If Maggie was impressed by his bluster she didn’t show it. “All right. I’d like to know your schedule for the last four days. Where have you been?”

“At home, of course. You think I miraculously climbed out of my wheelchair, strangled and raped some poor girl, carried her up the mountain and dumped her into Silver Falls before climbing back down and getting back into my wheelchair? Don’t be absurd.”

Maggie didn’t even blink. “Why did you put it in that order?”

“What do you mean?”

“You said strangled and raped, not raped and strangled. I don’t think that bit of information was made public. That she was raped post-mortem.”

Stephen Henry looked at her blankly. “This is a small college town, Mrs. Bannister. If you think there are any secrets here you’re sadly mistaken.”

“It’s Sheriff Bannister, Professor. Or Maggie.” Her voice was even. “And you’d be surprised at the secrets some people can keep.” She looked over at Caleb, who was lounging off to one side, seemingly at ease. He gave her a faint smile.

“Answer her question, Father,” David said in a weary voice. “She’s not going to leave us alone until she gets what she wants.”

Stephen Henry looked sulky. “Most days I wake up, my aide dresses me and puts me in my chair and rolls me into the bathroom. I take care of my bodily functions. I come out and Dylan rolls me into my study, where I set to work on a new collection of poetry. Dylan leaves for the day, returning in time to assist me in getting ready for bed, and one day is pretty much the same as the next. Do you need any other details?”

“What about yesterday? Any phone calls? Did you check your computer, answer e-mails?”

“E-mails are an invention of the devil, the single greatest contribution to the wretched illiteracy of the masses. I won’t have a computer in the house.”

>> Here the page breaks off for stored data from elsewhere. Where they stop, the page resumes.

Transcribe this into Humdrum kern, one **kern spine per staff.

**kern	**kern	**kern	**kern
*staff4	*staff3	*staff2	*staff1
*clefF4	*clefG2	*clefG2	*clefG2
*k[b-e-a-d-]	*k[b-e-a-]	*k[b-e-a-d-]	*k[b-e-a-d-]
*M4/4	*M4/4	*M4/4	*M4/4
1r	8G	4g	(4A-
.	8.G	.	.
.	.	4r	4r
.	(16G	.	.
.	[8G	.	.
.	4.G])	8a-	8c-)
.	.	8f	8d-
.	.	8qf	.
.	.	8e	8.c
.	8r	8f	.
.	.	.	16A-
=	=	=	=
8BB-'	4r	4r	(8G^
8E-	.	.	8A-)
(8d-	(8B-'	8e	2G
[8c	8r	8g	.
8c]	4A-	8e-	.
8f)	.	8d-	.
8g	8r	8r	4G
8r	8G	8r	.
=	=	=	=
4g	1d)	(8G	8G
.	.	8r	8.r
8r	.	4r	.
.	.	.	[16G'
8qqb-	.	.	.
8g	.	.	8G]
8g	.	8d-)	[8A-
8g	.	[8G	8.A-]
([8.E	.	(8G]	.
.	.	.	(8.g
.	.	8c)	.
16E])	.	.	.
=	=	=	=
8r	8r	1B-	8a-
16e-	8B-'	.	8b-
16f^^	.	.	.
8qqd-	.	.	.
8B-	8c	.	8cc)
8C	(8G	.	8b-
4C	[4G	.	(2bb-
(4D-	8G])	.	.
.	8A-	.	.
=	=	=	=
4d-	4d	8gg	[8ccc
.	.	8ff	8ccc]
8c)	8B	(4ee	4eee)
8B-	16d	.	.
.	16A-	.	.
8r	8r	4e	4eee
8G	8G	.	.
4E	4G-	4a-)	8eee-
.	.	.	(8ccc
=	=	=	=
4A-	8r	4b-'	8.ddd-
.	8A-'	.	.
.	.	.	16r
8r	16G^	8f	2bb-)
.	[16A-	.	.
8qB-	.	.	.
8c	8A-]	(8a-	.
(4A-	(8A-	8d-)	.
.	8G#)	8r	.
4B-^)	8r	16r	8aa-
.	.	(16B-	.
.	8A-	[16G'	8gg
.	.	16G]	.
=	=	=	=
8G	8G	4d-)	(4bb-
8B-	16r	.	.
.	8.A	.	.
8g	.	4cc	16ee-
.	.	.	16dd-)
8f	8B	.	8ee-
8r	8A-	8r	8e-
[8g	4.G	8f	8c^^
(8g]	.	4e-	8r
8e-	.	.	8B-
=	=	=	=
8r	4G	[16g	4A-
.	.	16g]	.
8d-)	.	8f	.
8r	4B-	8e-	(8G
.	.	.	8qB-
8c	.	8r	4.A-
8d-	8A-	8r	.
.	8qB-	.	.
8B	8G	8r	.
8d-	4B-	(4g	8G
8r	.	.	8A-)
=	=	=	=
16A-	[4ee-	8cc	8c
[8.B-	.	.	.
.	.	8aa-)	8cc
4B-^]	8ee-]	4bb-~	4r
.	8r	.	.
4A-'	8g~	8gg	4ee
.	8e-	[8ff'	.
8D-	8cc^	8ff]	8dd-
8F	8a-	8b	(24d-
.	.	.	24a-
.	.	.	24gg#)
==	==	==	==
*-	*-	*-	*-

“Luddite,” Caleb said sweetly, and Rachel resisted the impulse to grin. David was almost as bad—he used a computer only when he had to, and if Rachel hadn’t insisted he would have continued to survive on dial-up in the house.

“So you have no witnesses to your whereabouts between the time your aide left and the time he returned.”

“You’re talking about yesterday? David,” he said promptly. “He came over in the middle of the day. We needed to have a family powwow, and he cancelled classes and came to talk to me.”

For a moment David started, and he glanced at his father so swiftly Maggie probably didn’t notice. But Rachel did.

“And I presume Caleb was there as well.”

“Not me, Sheriff,” Caleb said. “I think I was the family problem they were discussing.”

“Is this true, David?”

David hesitated. “Yes, it is. That we met, not that we talked about Caleb.”

“Then why didn’t he join you?”

“I assume he was busy elsewhere,” David said, glancing at him. “Maybe you should ask my wife where he was.”

Rachel froze. “I beg your pardon?” she said in her iciest voice.

David turned to look at her. “You’ve been up at his place. It only seemed logical.”